Work order 1 - Return every line of the entries that contains the string "hình".

[Opening Provided text section]

Reviewed on Aug. 15, 2012 by Schillicious

Did you serve this salad cold?  Did you chill it for awhile?  Or did it you just serve it right out of the oven?

Reviewed on Aug. 15, 2012 by Schillicious

Is this dish served hot? Or cold? Or room temperature?

Reviewed on Jun. 09, 2012 by scsvatek

My family loved this. Although next time I would have each person add the bread as they dish the salad out so it doesn't get too soggy.

Reviewed on Jun. 01, 2012 by 6foreverpaws

This a wonderful tasting dish. I have made it a couple of times and it is now a staple in our house as well. Love it!!!

Reviewed on May. 27, 2012 by ngreig

We have been making this for two years now and it is a staple. If we don't have all the ingredients on hand, we substitute with just about any other veggies. Very flexible and awesome recipe!

Reviewed on Apr. 26, 2011 by garytr1

I made this dish for Easter and everyone loved it!

Reviewed on Oct. 19, 2010 by vajudybug

This is wonderful and it looks so pretty too!

Reviewed on May. 17, 2010 by donnasc

This dish was sooo yummy! Just the thing for our family dinners- satisfying side dish as well as a vegetarian main dish for the vegetarian in the family.

[Closing Provided text section]

Work order 2 - Please list each distinct reviewer name that appears in the recipe reviews.

[Opening Input section]

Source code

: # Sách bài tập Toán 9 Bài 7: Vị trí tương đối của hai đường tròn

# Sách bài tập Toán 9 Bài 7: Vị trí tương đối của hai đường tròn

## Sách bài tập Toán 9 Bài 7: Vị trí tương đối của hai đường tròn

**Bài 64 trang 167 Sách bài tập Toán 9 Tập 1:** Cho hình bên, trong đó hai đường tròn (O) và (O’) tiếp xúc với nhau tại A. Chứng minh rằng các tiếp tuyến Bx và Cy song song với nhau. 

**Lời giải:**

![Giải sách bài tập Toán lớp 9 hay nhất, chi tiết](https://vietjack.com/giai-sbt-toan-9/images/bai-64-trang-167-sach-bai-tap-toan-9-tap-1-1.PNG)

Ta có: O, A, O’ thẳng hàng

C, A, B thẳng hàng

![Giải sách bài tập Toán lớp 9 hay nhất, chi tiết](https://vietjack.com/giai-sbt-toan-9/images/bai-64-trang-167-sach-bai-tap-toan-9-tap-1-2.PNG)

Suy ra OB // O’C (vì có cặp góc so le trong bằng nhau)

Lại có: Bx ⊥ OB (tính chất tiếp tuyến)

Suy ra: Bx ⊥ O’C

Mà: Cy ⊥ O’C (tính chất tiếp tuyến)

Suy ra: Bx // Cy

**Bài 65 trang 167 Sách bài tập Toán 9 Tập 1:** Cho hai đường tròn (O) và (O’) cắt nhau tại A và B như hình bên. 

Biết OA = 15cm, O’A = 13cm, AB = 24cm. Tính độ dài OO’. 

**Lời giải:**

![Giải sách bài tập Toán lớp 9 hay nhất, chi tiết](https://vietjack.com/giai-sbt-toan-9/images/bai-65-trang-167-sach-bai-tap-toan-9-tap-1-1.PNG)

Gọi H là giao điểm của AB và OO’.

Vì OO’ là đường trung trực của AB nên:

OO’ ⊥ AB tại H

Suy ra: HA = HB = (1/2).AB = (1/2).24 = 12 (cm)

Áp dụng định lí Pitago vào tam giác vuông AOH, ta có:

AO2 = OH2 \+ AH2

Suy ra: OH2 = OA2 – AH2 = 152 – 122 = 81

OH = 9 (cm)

[Closing Input section]

Task result 1 -
**Bài 64 trang 167 Sách bài tập Toán 9 Tập 1:** Cho hình bên, trong đó hai đường tròn (O) và (O’) tiếp xúc với nhau tại A. Chứng minh rằng các tiếp tuyến Bx và Cy song song với nhau. 
**Bài 65 trang 167 Sách bài tập Toán 9 Tập 1:** Cho hai đường tròn (O) và (O’) cắt nhau tại A và B như hình bên. 

Task result 2 -
Schillicious
scsvatek
6foreverpaws
ngreig
garytr1
vajudybug
donnasc